start Source extract
The Polar Retrospective – Brought to the (Polar) Light | Polarjournal
Northern lights, also known as auroras, are one of the most spectacular polar phenomena of all. Last week, the dancing swathes of light appeared at the most unusual places, even in the Mediterranean region and in South Florida. Video: Youtube Channel CBS News

The Polar Retrospective looks at stories of the past week that are related to the Arctic and Antarctic and focuses on one or more aspects.
And last week, light was an important aspect of polar thopics, whether literally in the sky or figuratively in the halls of a parliament and a courtroom.

The phrase “brought to light” probably best describes three important events relating to the Arctic and Antarctic that caused a stir last week. However, only one of them was connected to light literally, but in a particularly beautiful and inspiring way: Northern lights.

This natural phenomenon, which is normally restricted to the (sub)Arctic and (sub)Antarctic, has always fascinated and inspired people, whether scientifically, artistically or culturally. But to experience how the mostly red and green swathes of light perform their magical dance in the dark sky, it is usually necessary to travel to the relevant areas. And even there, certain factors such as the degree of cloud cover in the sky and solar activity must fit in order to see the aurora.
end Source extract
* [Task instructions]:
- A) According to the Polar Retrospective, in which unusual places did the northern lights appear last week?
- B) Drawing on the Polar Retrospective, explain why seeing the aurora usually means traveling, and why being in the right area still may not be enough.
- C) Pick up the Polar Retrospective after its last sentence and continue it.
start Entries supplied
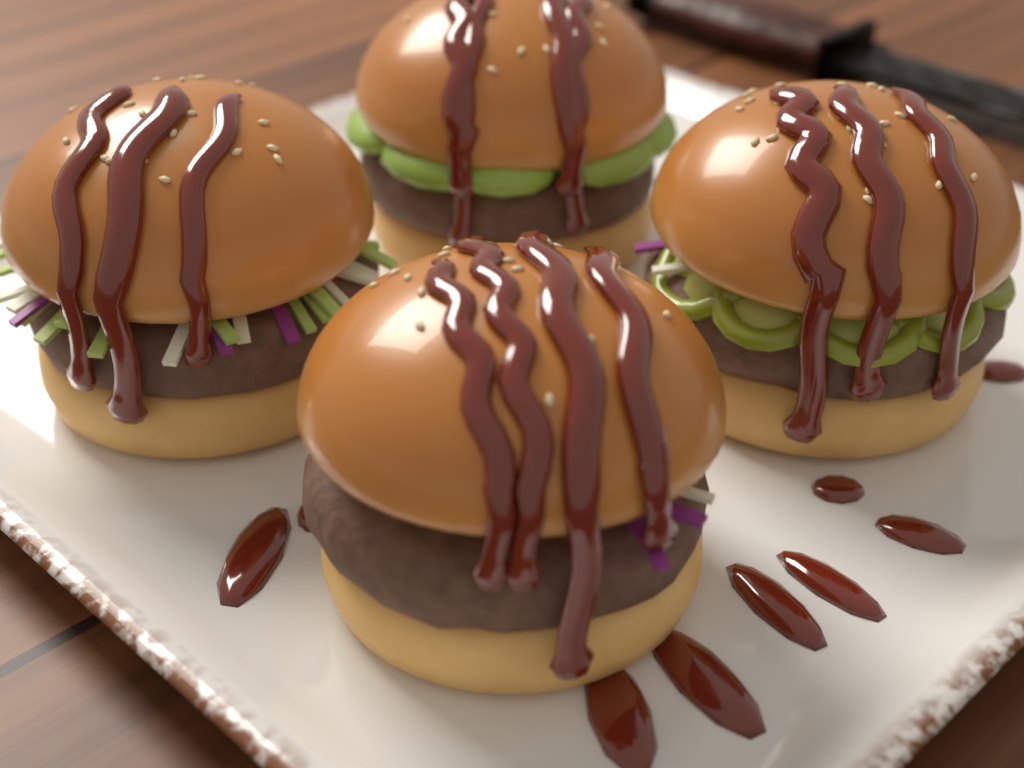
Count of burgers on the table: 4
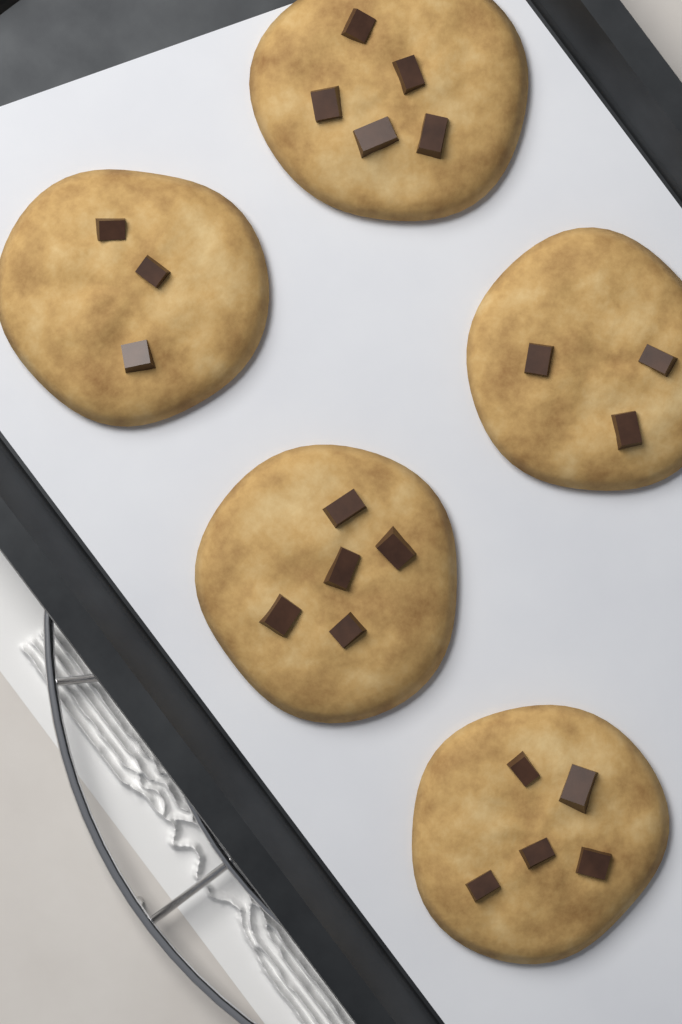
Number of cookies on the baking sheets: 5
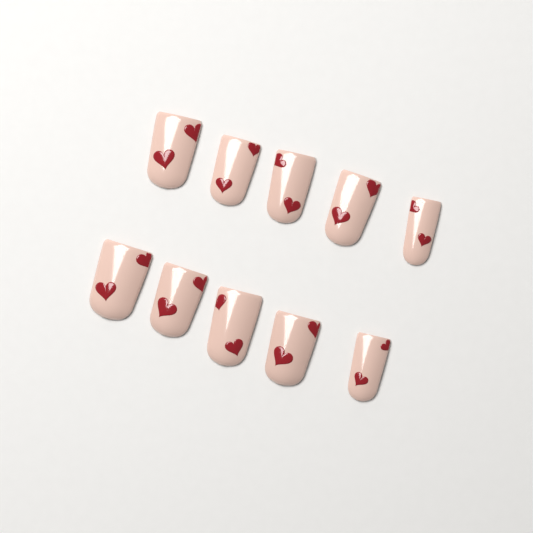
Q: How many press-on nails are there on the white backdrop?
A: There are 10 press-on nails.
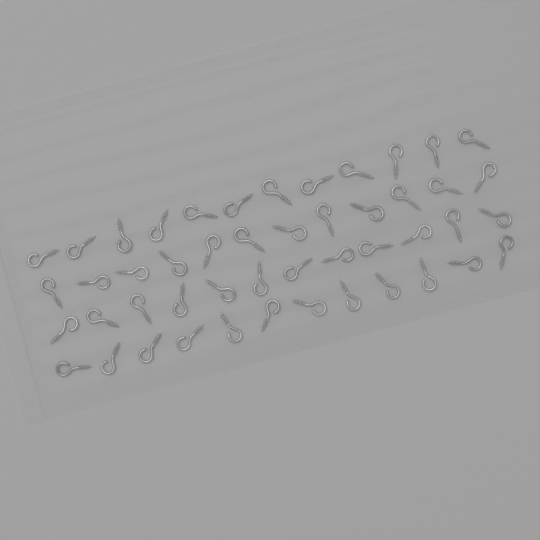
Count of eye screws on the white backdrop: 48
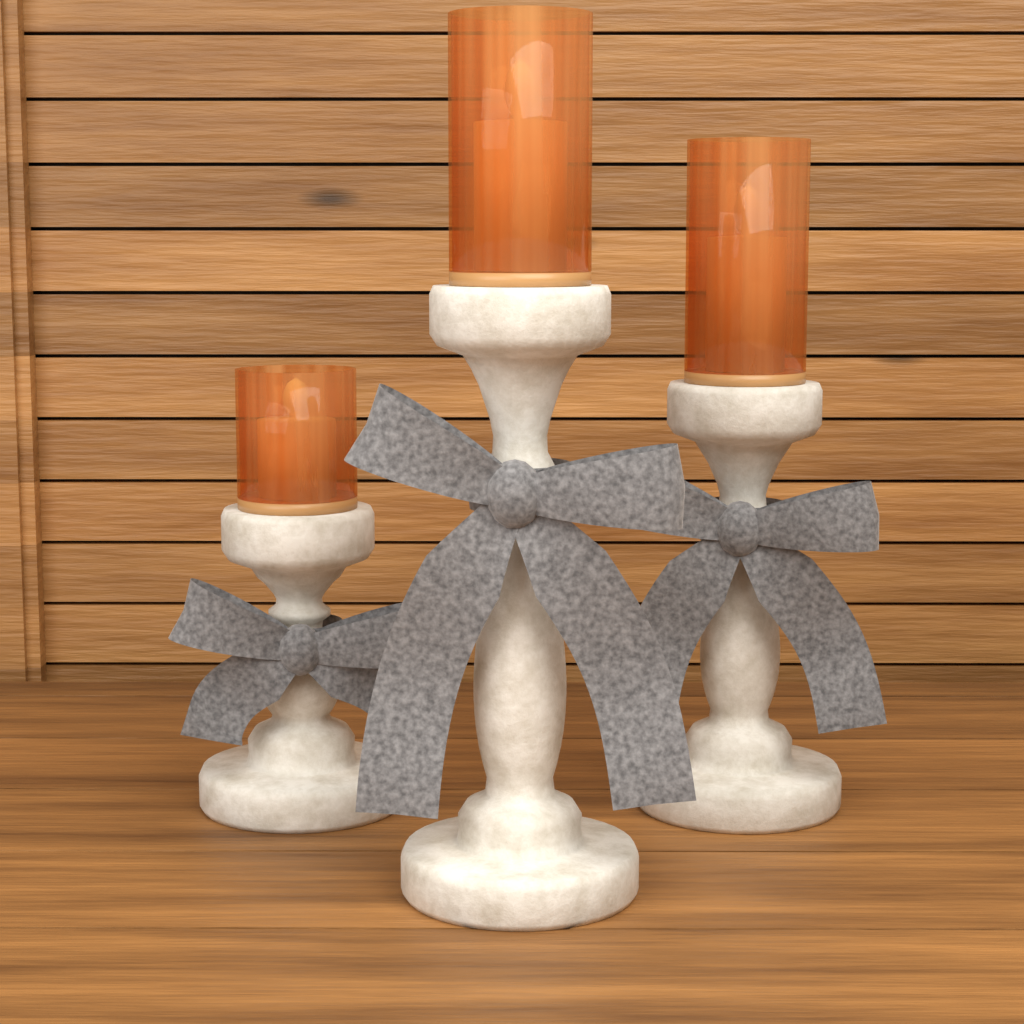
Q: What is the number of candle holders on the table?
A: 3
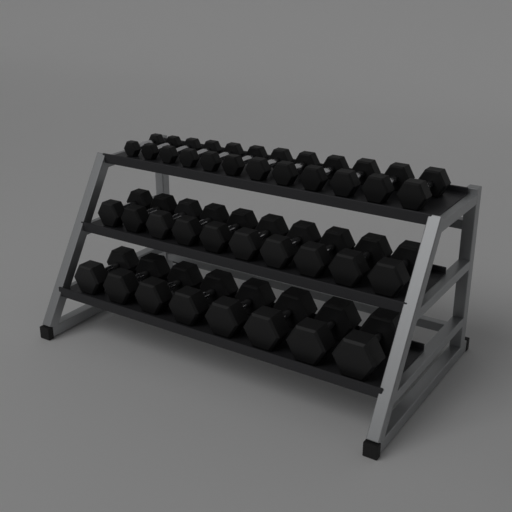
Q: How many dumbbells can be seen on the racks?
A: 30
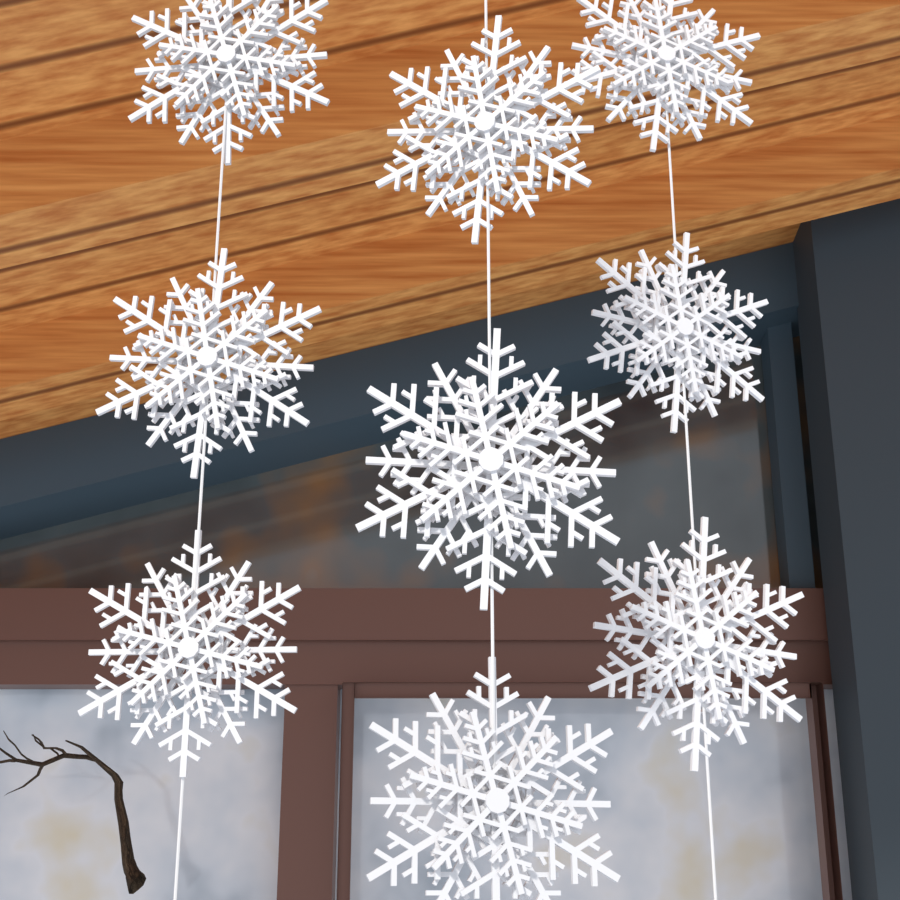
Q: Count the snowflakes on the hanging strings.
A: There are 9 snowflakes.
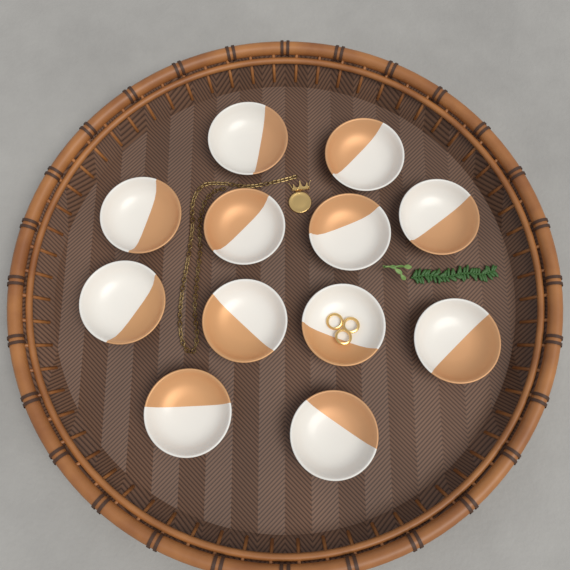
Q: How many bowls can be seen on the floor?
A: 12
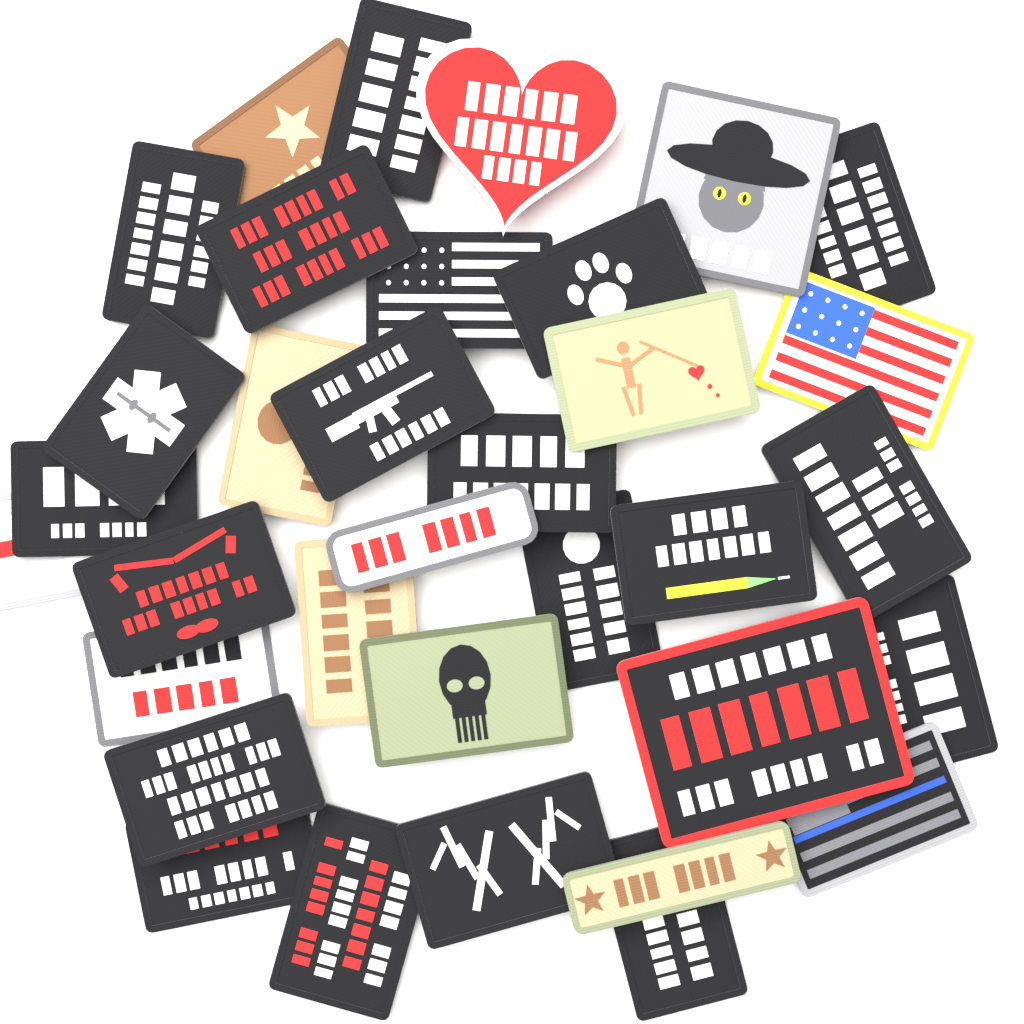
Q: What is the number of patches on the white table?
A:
end Entries supplied
* [Task answers]:
- A) They appeared in the Mediterranean region and in South Florida.

- B) Northern lights are normally restricted to the (sub)Arctic and (sub)Antarctic, so people usually have to travel to those areas to see them. Even there, factors such as cloud cover and solar activity must be right for the aurora to be visible.

- C)
Last week, aurora fans in many parts of Central Europe and the USA only had to look for a place with a low light source on their doorstep and turn their gaze to the night sky. Thanks to massive coronal mass ejections, auroras in the northern hemisphere were visible as far south as never before and visible to the naked eye. Whether from Switzerland, Germany or even the Mediterranean region and South Florida, people from everywhere posted their pictures on social media channels. Experts from various space agencies and research institutions attribute the light phenomena to huge eruptions on the surface of the sun. High-energy particles are hurled away, which then hit nitrogen and oxygen particles in different layers of our atmosphere, exciting them and causing them to emit light in different wavelengths, red or green. These then light up the night sky and fascinate observers and enthusiasts.

The Russian research vessel “Akademik Aleksander Karpinskiy” was at the center of a British commission of inquiry, before which several ministers had to appear and shed light on an Antarctic matter. It was brought to light by a South African newspaper. Photo: Nic Bothma, Daily Maverick

A hearing in the British Parliament last Wednesday shed more light on the subject, but hardly any enthusiasm. Several British ministers and a high-ranking representative for British polar affairs had to answer questions from a non-partisan commission on incidents and reports about Russian activities in the British Antarctic Territory and British involvement in the Antarctic in general. This was reported by the Daily Maverick in a follow-up report to the article we shared last week.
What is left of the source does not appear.